The late great Johnny Carson was the master joke teller as you can see below.
“I was so naïve as a kid I used to sneak behind the barn and do nothing.”
“According to statistics, it’s a lot easier to get hit by lightning than to win a Lotto jackpot. The good side: You don’t hear from your relatives.”
“For three days after death, hair and fingernails continue to grow but phone calls taper off.”
“Happiness is seeing the muscular lifeguard all the girls were admiring leave the beach hand in hand with another muscular lifeguard.”
“If God didn’t want man to hunt, He wouldn’t have given us plaid shirts.”
“The difference between divorce and legal separation is that a legal separation gives a husband time to hide his money.”
“The Surgeon General announced today the ultimate safe-sex product. It’s called a Rubik’s condom: By the time you’ve figured out how to use it, you’ve lost the urge.”
“When turkeys mate they think of swans.”
“What’s all this fuss about plutonium? How could something named after a Disney character be dangerous?”

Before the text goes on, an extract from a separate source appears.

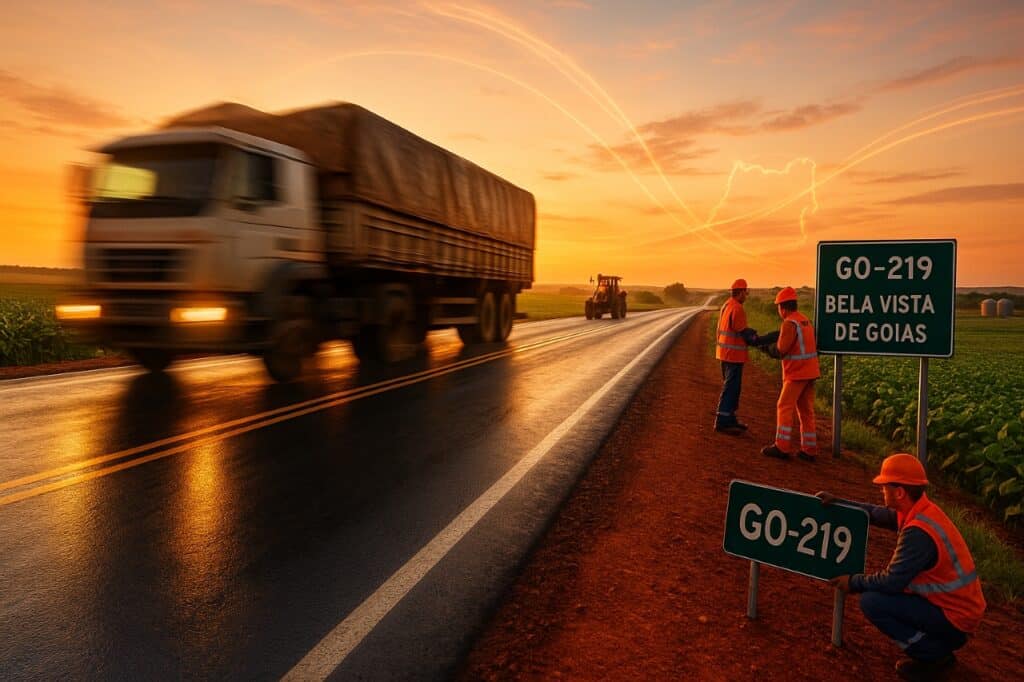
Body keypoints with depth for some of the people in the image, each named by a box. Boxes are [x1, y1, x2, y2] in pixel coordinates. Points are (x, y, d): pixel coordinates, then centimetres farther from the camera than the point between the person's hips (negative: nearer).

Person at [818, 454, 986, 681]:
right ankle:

“The Oscars are two hours of sparkling entertainment spread over four hours.”
“I know a man who gave up smoking, drinking, sex, and rich food. He was healthy right up to the day he killed himself.”
When my grandson asked me how old I was, I teasingly replied “I’m not sure.”
“Look in your underwear, Grandma,” he advised. “Mine says I’m four.”
Our family owned restaurant is the setting for many of our discussions about how to handle the customer who asks, “What’s good tonight?”
Obviously, we would never serve anything we didn’t think was good. I braced myself one Saturday night when I heard the dreaded question posed to my husband.
He calmly replied, “Anything over $13.95.”
Have you noticed how living in a nudist colony takes all the fun out of Mardi Gras.
While shopping in a supermarket in Florida, I heard over the PA system:
“A wallet containing a large sum of money was found, but it contains no ID. Will those laying claim to it please form a double line at the customer service counter?”
All I ask is a chance to prove that money can’t make me happy.
A Sunday school class was studying the Ten Commandments.
They were ready to discuss the last one. The teacher asked if anyone could tell her what it was. Susie raised her hand, stood tall, and quoted,
“Thou shall not take the covers off thy neighbor’s wife.”
Always read stuff that will make you look good if you die in the middle of it.
Jill: Look, Mary! That couple at the corner table’s getting engaged. He just gave her a ring. How did your ex propose to you?
Mary: Well, he said, “If you get pregnant, I’ll marry you.”
There is no despair so absolute as that which comes with the first moments of our first great sorrow, when we have not yet known what it is to have suffered and be healed, to have despaired and to have recovered hope.
Management is not responsible for duplicates from previous dailies. The editor is somewhat senile.